In total, 1 × 106 Ana-1 macrophages were plated in a 6-well culture plate, and AGEs were added for 24 h with or without AME pre-treatment for 1 h. The cells were lysed with dissociation solution containing phosphatase, protease inhibitors and PMSF. The protein extracted from macrophages was electrophoresed on SDS-polyacrylamide gels (10%) and transferred to nitrocellulose membranes. Membranes were incubated with blocking buffer and then incubated with anti-phospho-p38 MAPK antibody at 4 °C overnight. The membranes were incubated with a peroxidase-conjugated secondary antibody and visualized by a super-enhanced chemiluminescence detection system. Densitometric analysis was performed by normalizing the band density to GAPDH.

3.8. Electrophoretic Mobility Shift Assay (EMSA)

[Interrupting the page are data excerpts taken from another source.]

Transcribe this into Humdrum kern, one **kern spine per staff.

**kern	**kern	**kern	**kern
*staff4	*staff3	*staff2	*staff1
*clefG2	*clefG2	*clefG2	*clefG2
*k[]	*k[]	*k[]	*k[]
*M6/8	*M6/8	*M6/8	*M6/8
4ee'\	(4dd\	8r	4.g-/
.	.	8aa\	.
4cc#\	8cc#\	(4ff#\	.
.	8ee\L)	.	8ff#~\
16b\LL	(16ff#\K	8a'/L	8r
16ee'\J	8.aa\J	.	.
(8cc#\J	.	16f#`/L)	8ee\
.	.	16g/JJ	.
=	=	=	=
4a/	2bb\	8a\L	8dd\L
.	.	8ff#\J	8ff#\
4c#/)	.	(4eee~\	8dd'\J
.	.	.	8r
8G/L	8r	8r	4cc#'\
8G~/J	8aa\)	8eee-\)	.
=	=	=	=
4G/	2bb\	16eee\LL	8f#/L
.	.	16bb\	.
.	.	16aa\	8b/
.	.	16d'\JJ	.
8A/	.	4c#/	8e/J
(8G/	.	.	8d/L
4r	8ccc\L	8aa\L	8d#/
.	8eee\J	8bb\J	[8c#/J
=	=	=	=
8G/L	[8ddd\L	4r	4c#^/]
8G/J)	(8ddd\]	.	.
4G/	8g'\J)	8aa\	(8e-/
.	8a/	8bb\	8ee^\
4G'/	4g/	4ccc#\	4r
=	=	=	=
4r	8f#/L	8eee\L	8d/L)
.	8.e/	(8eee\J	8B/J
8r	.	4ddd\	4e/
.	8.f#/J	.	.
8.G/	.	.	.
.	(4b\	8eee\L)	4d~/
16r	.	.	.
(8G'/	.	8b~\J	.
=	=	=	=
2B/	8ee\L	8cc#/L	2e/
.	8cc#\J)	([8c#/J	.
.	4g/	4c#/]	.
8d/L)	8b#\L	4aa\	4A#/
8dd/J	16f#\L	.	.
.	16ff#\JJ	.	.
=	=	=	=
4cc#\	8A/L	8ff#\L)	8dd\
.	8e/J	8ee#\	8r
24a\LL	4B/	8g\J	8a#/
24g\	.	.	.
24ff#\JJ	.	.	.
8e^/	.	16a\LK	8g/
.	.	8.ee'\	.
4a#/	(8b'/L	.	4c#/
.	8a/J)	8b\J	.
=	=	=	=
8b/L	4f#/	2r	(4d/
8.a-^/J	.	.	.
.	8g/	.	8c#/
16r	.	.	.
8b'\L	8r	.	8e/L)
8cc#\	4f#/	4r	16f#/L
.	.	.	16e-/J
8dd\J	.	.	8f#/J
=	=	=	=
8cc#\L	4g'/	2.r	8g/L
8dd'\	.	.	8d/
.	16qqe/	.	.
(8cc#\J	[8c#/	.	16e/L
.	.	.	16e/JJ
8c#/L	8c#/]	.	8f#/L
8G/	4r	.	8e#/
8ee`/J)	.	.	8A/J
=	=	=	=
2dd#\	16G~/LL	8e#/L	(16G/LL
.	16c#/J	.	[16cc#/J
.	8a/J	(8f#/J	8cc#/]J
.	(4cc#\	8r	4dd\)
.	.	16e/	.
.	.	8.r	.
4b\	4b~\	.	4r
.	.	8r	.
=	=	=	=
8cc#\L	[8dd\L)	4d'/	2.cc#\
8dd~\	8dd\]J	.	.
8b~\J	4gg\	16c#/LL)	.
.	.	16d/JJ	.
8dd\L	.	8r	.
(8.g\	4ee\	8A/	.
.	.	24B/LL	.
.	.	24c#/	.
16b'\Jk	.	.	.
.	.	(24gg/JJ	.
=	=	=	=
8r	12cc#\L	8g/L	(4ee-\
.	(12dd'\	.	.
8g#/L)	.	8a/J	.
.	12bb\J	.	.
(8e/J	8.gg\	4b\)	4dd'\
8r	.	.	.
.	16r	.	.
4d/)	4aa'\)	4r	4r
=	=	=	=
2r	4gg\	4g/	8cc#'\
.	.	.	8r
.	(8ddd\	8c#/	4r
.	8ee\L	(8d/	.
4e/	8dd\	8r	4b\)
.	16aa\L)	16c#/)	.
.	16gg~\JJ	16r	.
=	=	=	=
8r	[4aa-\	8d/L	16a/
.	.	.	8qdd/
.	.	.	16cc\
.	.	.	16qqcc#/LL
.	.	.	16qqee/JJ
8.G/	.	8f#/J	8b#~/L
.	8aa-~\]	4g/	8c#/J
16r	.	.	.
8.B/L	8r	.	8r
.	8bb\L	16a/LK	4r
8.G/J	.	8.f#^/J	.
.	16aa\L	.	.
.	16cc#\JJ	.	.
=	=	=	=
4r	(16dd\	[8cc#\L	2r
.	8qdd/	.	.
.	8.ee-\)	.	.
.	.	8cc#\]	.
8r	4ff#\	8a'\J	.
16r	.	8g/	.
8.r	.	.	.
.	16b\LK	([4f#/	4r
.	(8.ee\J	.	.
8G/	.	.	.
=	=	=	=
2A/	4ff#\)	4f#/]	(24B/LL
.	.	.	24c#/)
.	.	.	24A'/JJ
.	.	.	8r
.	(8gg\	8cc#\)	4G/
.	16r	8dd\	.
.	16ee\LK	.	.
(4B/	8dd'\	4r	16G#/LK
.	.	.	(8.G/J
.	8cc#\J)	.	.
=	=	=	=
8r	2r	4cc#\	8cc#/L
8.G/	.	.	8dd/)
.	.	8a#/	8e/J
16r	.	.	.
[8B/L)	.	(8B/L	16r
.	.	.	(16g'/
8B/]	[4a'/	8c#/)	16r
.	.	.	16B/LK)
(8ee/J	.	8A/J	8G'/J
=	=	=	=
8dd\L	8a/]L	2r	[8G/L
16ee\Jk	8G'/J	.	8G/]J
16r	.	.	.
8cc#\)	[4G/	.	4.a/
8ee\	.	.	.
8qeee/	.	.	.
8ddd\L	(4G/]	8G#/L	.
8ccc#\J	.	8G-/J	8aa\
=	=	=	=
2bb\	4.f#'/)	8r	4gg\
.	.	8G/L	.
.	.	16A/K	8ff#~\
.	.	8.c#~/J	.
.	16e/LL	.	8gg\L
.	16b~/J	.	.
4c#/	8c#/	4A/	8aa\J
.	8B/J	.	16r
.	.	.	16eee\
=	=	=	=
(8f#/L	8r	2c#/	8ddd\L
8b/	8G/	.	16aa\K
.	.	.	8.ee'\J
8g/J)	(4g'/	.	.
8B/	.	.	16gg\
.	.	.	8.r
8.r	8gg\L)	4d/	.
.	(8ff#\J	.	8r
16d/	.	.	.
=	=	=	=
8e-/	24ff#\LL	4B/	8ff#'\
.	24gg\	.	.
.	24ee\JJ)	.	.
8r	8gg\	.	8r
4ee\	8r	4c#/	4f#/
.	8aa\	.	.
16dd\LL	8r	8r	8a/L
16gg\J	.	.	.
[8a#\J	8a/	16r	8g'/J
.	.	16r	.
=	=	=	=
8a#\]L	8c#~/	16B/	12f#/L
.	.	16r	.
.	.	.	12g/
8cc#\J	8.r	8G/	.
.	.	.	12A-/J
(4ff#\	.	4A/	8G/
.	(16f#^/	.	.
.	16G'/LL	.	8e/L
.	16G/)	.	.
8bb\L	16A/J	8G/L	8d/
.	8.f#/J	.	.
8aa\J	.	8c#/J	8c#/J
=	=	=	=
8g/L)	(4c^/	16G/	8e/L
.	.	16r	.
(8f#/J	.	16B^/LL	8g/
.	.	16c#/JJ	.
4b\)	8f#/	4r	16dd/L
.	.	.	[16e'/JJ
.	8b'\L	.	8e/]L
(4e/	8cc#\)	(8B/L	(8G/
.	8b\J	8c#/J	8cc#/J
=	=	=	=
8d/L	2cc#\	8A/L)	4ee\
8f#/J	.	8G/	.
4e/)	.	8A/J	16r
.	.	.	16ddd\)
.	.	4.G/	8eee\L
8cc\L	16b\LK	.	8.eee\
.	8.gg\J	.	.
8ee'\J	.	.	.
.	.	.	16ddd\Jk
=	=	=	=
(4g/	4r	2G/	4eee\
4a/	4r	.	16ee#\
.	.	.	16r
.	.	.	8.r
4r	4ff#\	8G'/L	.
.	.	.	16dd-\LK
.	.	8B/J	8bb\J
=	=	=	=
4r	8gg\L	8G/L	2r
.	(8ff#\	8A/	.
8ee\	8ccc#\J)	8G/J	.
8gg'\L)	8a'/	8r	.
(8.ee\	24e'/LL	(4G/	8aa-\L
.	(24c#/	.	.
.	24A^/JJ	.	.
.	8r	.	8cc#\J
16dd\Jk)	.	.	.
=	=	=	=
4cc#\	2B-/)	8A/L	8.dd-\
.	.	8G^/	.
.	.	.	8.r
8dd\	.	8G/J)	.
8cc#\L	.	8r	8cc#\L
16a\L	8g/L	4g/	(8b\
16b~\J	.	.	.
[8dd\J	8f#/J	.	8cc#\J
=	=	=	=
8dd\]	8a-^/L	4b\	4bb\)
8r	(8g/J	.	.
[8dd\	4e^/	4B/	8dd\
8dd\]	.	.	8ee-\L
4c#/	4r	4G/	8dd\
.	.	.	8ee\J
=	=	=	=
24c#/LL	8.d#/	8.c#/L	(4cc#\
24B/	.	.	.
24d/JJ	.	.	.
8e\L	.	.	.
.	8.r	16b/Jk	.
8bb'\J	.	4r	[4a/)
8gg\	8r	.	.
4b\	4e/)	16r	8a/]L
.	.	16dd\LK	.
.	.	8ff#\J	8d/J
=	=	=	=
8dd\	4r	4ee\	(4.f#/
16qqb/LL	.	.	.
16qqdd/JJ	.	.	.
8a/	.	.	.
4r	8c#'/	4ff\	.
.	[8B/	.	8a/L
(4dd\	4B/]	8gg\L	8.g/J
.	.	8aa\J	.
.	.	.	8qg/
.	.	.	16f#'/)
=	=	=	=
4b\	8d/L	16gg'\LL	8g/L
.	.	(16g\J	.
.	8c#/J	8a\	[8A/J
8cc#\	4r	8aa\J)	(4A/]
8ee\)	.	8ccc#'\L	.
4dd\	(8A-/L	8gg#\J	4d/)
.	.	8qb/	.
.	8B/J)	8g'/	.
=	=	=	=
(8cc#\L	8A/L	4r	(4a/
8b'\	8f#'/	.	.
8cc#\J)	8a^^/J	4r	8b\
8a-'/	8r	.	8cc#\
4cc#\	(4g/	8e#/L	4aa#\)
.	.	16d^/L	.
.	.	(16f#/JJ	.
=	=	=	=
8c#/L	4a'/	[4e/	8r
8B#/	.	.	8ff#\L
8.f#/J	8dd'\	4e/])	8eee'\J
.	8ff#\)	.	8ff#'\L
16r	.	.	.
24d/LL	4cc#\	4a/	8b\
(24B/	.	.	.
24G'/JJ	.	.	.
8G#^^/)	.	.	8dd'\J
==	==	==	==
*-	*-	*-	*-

In total, 1 × 106 Ana-1 macrophages were treated with AGEs for 24 h with or without AME pre-treatment for 1 h. The nuclear extract of cells was mixed with binding buffer and nuclease-free water. Then, biotin-labeled oligonucleotide probes of NF-κB were added according to the manufacturer’s protocol. The mixture was subjected to electrophoresis on 6% polyacrylamide gels and transferred to a nylon membrane. A chemiluminescent detection method was used according to the manufacturer’s description, and membranes were exposed to X-ray films.

3.9. Statistical Analysis

The data are expressed as the mean ± SEM. Statistical analysis was performed by SPSS software using a one-way analysis of variance (ANOVA). Differences with a p value less than 0.05 were considered to be statistically significant.

4. Conclusions

Collectively, the results suggest that AME can inhibit the AGE-induced production of inflammatory cytokines in macrophages to down-regulate inflammation through p38 MAPK and NF-κB signaling pathways, indicating its potential application as an immunoregulatory agent in diabetes. Further studies will determine the functions and appropriate concentration of AME against inflammatory reactions in diabetic rats.